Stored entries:
---+---
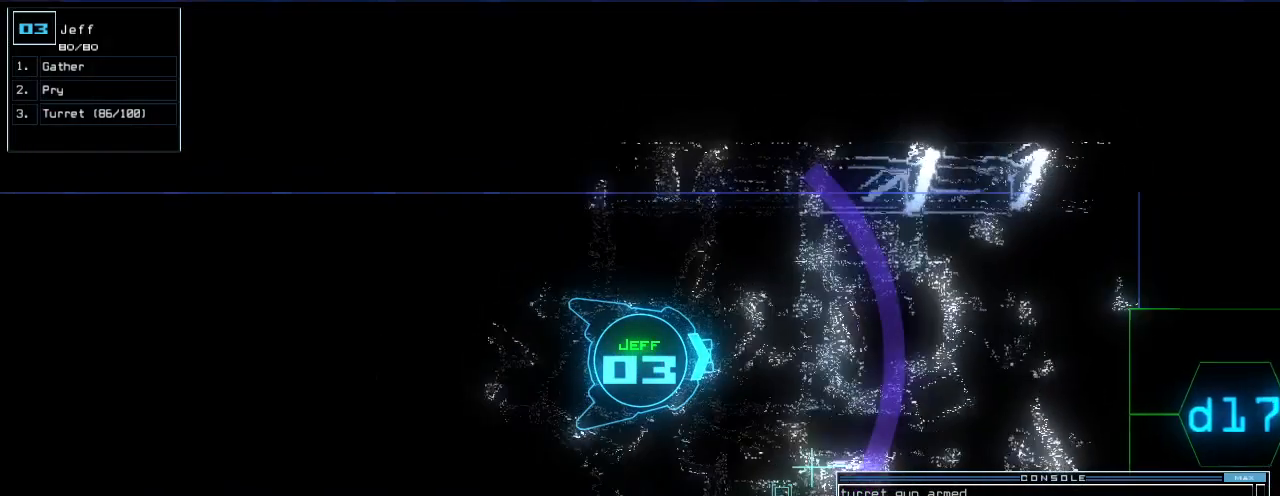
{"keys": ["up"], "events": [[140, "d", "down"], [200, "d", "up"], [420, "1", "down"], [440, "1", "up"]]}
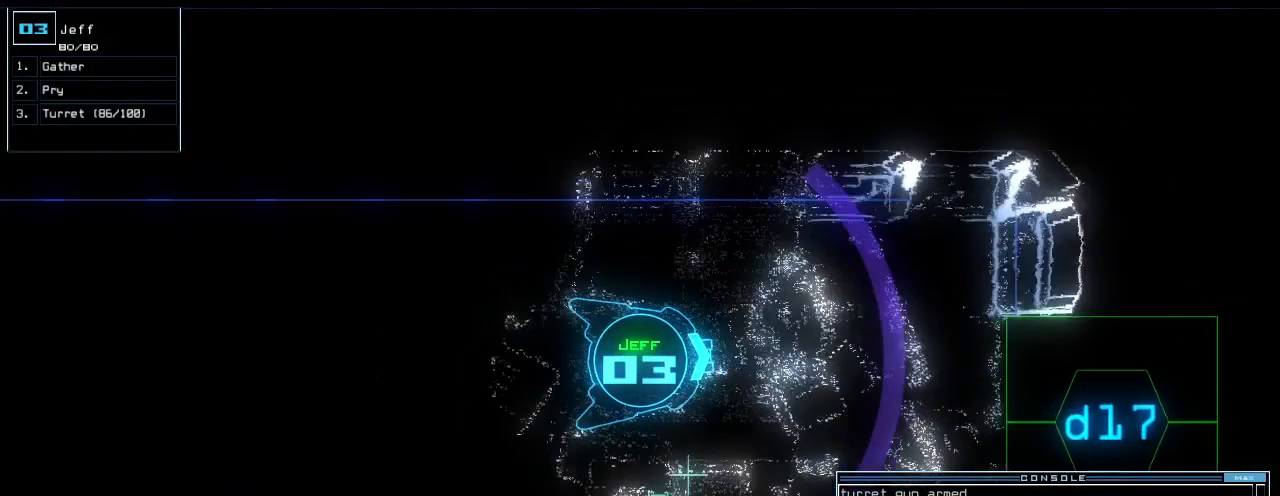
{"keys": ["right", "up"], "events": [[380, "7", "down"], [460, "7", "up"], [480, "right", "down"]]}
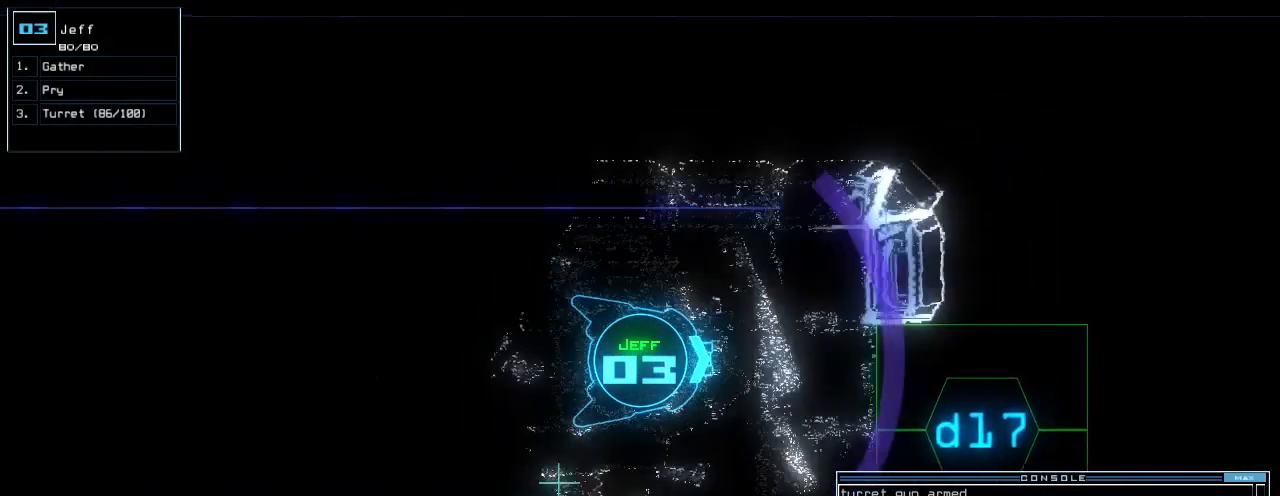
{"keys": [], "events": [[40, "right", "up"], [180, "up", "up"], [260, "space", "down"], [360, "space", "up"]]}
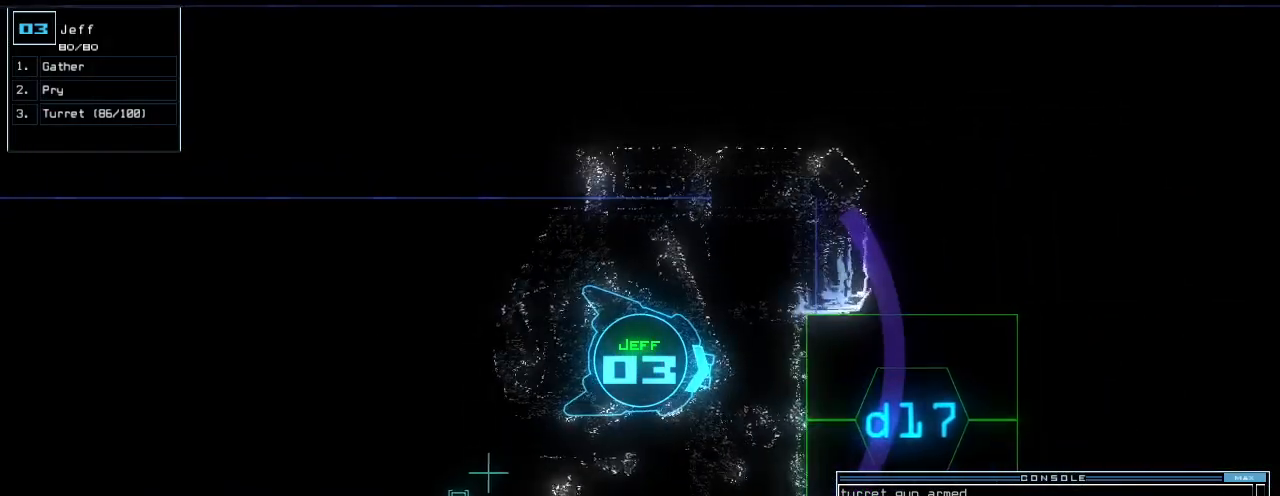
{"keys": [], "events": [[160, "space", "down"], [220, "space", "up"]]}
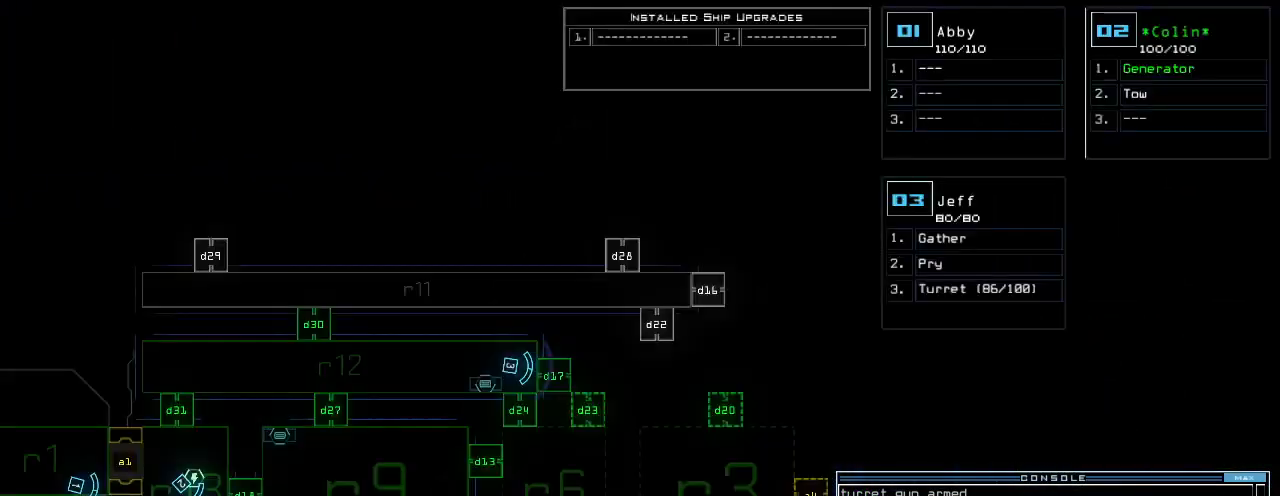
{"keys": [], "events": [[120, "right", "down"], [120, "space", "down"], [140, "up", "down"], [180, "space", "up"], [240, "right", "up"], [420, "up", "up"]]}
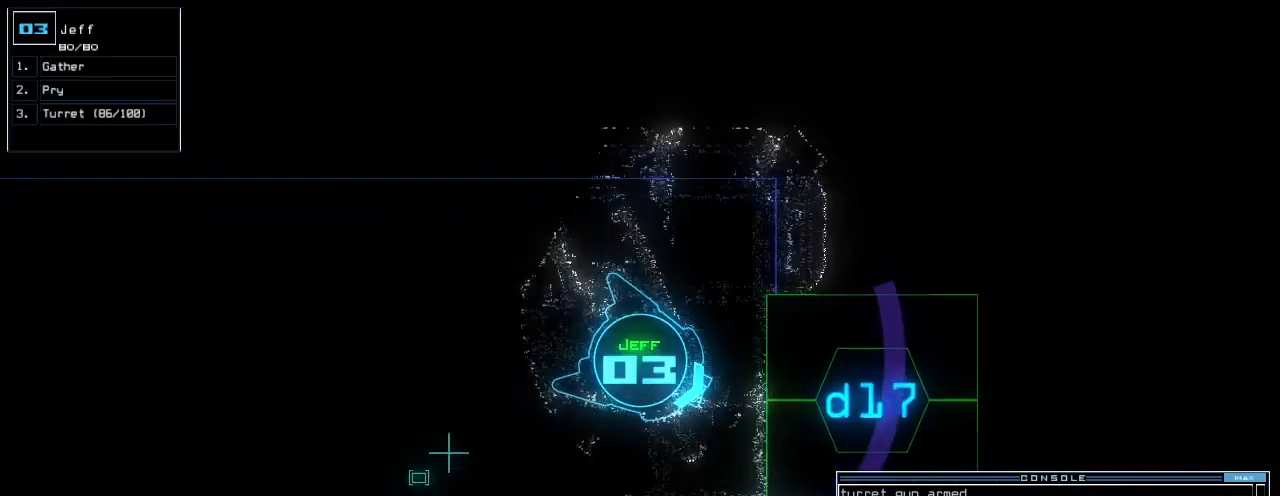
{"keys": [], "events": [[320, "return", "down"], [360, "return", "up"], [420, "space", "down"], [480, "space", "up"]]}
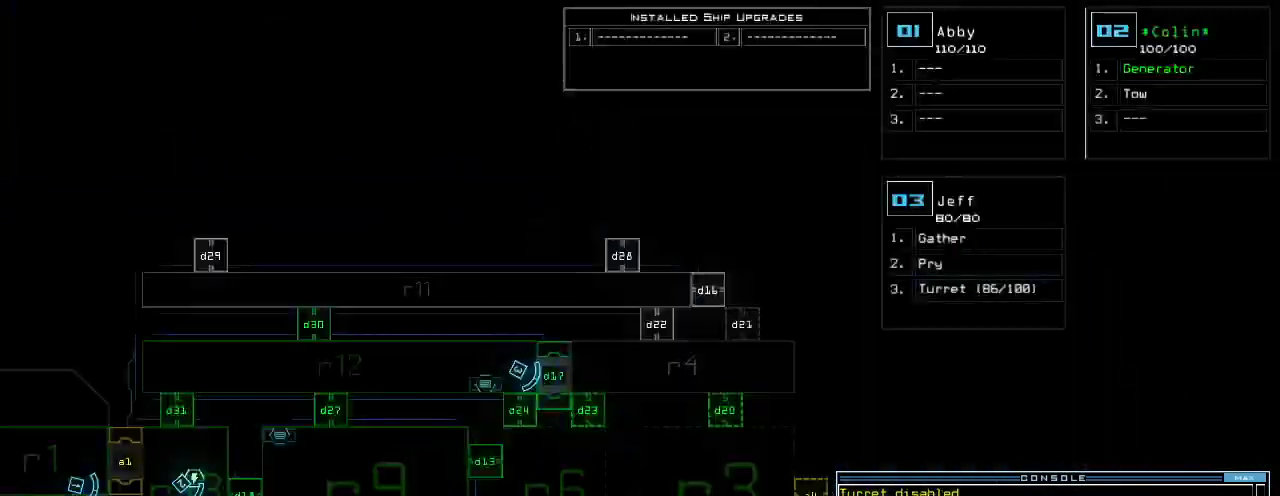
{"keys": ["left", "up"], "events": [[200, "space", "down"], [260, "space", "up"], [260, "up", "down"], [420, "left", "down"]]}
---+---
THE TASK:
Produce an exact reprint of the entries, dropping the images.

COMPLETED EXERCISE:
{"keys": ["up"], "events": [[140, "d", "down"], [200, "d", "up"], [420, "1", "down"], [440, "1", "up"]]}
{"keys": ["right", "up"], "events": [[380, "7", "down"], [460, "7", "up"], [480, "right", "down"]]}
{"keys": [], "events": [[40, "right", "up"], [180, "up", "up"], [260, "space", "down"], [360, "space", "up"]]}
{"keys": [], "events": [[160, "space", "down"], [220, "space", "up"]]}
{"keys": [], "events": [[120, "right", "down"], [120, "space", "down"], [140, "up", "down"], [180, "space", "up"], [240, "right", "up"], [420, "up", "up"]]}
{"keys": [], "events": [[320, "return", "down"], [360, "return", "up"], [420, "space", "down"], [480, "space", "up"]]}
{"keys": ["left", "up"], "events": [[200, "space", "down"], [260, "space", "up"], [260, "up", "down"], [420, "left", "down"]]}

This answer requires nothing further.